> [Task prompt]:
Can you reproduce all the data below word for word, leaving the pictures out?

> [Material provided]:

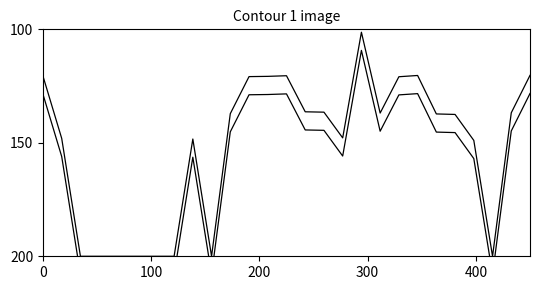

At how many categories does at least one series exceed 195?

8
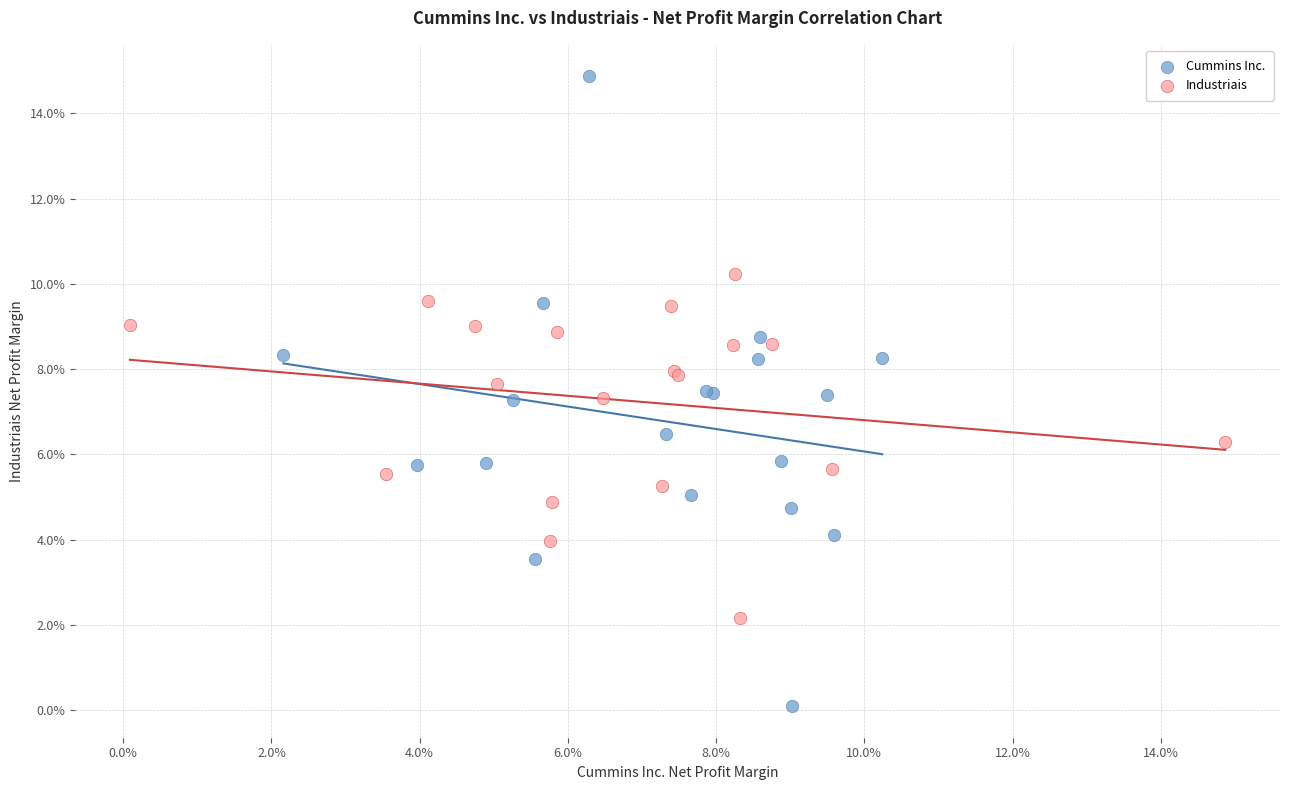

Which series contains the highest Y value?

Cummins Inc.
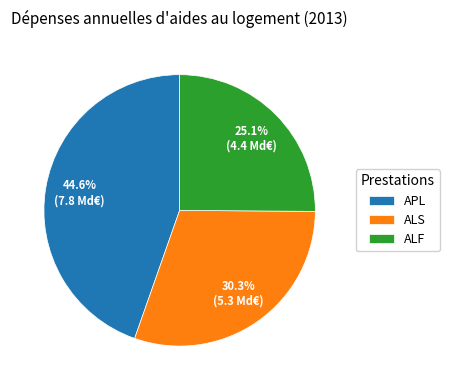

What is the smallest slice in the pie chart?

ALF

> [Solution]:
At how many categories does at least one series exceed 195?

8

Which series contains the highest Y value?

Cummins Inc.

What is the smallest slice in the pie chart?

ALF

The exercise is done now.